Under what conditions can Bonchon terminate a franchise agreement before its expiration?
Bonchon Franchise · 2025 FDDAnswer from 2025 FDD Document
Any default or breach by Licensee (or any of its affiliates) of any other agreement between Licensor, or its parent or the subsidiary, affiliate or designee of either entity (collectively, Licensor's "Affiliates") and Licensee (or any of its affiliates) will be deemed a default under this Agreement, and any default or breach of this Agreement by Licensee (or any of its affiliates) will be deemed a default or breach under any and all other agreements between Licensor (or any of its Affiliates) and Licensee (or any of its affiliates). If the nature of such default under any other agreement would have permitted Licensor to terminate this Agreement if default had occurred under this Agreement, then Licensor (or its Affiliates) will have the right to terminate all the other agreements between Licensor (or any of its Affiliates) and Licensee (or any of its affiliates) in the same manner provided for in this Agreement for termination of this Agreement.
If any valid, applicable law or regulation of a competent governmental authority with jurisdiction over this Agreement or the parties to this Agreement limits our rights of termination under this Agreement or requires longer notice or cure periods than those set forth above, then this Agreement will be considered modified to conform to the minimum notice, cure periods or restrictions upon termination required by the laws and regulations. We will not, however, be precluded from contesting the validity, enforceability or application of the laws or regulations in any action, proceeding, hearing or dispute relating to this Agreement or the termination of this Agreement.
Upon any termination of this Agreement by us for cause, we will have the right immediately to enter and take possession of your Bonchon Restaurant to maintain continuous operation of the previously franchised business, provide for orderly change of management and disposition of personal property, and otherwise protect our interests.

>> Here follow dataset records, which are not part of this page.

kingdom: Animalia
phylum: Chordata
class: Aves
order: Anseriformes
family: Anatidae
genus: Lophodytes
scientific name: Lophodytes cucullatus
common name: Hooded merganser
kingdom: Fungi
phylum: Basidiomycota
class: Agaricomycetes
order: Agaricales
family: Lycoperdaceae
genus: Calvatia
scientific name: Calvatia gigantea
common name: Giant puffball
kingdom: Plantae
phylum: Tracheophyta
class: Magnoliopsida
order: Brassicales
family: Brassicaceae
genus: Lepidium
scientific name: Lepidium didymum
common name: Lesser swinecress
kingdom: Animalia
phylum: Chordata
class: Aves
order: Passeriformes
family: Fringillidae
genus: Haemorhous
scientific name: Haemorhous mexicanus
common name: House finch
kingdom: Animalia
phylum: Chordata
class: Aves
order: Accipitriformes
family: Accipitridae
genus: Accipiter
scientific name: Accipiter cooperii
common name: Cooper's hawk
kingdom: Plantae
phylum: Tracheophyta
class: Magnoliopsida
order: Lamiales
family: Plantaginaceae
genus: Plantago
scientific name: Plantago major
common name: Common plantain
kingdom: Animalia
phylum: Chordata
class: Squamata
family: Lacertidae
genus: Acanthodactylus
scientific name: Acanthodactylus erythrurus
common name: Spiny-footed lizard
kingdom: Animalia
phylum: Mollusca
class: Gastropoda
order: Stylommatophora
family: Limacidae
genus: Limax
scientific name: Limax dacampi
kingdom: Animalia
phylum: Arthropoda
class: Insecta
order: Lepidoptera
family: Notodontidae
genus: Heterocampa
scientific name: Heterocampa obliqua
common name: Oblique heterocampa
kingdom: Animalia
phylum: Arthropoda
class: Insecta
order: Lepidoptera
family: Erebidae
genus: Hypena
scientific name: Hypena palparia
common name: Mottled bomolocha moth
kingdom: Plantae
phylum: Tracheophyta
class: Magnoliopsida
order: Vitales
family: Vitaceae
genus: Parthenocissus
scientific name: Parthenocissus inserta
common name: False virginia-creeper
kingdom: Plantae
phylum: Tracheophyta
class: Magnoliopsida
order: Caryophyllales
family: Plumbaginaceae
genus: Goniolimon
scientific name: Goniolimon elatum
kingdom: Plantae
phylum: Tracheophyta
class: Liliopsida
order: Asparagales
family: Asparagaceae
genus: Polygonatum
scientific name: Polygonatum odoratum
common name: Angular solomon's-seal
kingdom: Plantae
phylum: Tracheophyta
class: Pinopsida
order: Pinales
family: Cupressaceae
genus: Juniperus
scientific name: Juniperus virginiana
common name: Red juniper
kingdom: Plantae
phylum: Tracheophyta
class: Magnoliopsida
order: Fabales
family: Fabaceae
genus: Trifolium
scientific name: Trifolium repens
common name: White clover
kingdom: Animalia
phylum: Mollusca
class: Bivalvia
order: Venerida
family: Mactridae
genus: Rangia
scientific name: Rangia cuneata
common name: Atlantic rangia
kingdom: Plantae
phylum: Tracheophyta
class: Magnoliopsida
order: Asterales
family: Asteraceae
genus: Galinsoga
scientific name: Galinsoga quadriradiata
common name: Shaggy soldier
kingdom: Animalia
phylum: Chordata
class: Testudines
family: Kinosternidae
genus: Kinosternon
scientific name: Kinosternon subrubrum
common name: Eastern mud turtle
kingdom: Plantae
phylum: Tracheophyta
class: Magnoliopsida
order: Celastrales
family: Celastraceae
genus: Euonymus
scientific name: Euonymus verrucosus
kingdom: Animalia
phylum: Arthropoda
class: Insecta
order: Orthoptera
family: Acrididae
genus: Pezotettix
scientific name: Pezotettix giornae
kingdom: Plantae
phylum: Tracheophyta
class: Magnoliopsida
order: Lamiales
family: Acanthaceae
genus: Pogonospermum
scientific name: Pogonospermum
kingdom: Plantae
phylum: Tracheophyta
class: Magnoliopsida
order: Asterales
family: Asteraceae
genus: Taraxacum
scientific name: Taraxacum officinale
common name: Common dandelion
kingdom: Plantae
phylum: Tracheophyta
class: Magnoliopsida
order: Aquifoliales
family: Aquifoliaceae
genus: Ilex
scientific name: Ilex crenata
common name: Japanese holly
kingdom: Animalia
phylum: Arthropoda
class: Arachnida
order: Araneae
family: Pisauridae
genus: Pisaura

If you dispute the validity of our termination of the franchise, we will nevertheless have the option (which you irrevocably grant) to operate the business pending the final, unappealed determination of the dispute by a court of competent jurisdiction.
If a court of competent jurisdiction makes a final, unappealed determination that the termination was not valid, we agree to make a full and complete accounting for the period during which we operated the previously franchised business.
Discontinue the use of the Proprietary Marks, and not operate or do business under any name or in any manner which might tend to give the general public the impression that you are operating a Bonchon Business, a Bonchon Restaurant or any similar business.
Take all necessary action to cancel any assumed name or equivalent registration which contains the Proprietary Mark "Bonchon", or any other Proprietary Mark of ours, or any variant, within fifteen days following termination or expiration of this Agreement.
Source: Item 23 — RECEIPTS (FDD pages 92–536)
What This Means (2025 FDD)
According to Bonchon's 2025 Franchise Disclosure Document, Bonchon can terminate the franchise agreement early if the franchisee (or any of its affiliates) defaults or breaches any agreement between the franchisee and Bonchon (or its affiliates). This is known as a cross-default provision. If the nature of the default under the other agreement would have allowed Bonchon to terminate the Franchise Agreement, Bonchon has the right to terminate all other agreements between them.
Additionally, if any applicable law or regulation limits Bonchon's termination rights or requires longer notice or cure periods than those outlined in the agreement, the agreement will be modified to comply with those minimum requirements. However, Bonchon retains the right to contest the validity, enforceability, or application of such laws or regulations.
Upon termination of the agreement, Bonchon has the right to enter and take possession of the Bonchon Restaurant if the termination is for cause. This allows Bonchon to maintain continuous operation of the business, manage the transition, and protect its interests. If the franchisee disputes the termination's validity, Bonchon still has the option to operate the business pending a final court decision. If the court determines the termination was invalid, Bonchon must provide a full accounting for the period it operated the business. Furthermore, the franchisee is obligated to discontinue using Bonchon's Proprietary Marks and must take action to cancel any assumed name registrations containing "Bonchon" within fifteen days following termination or expiration of the agreement.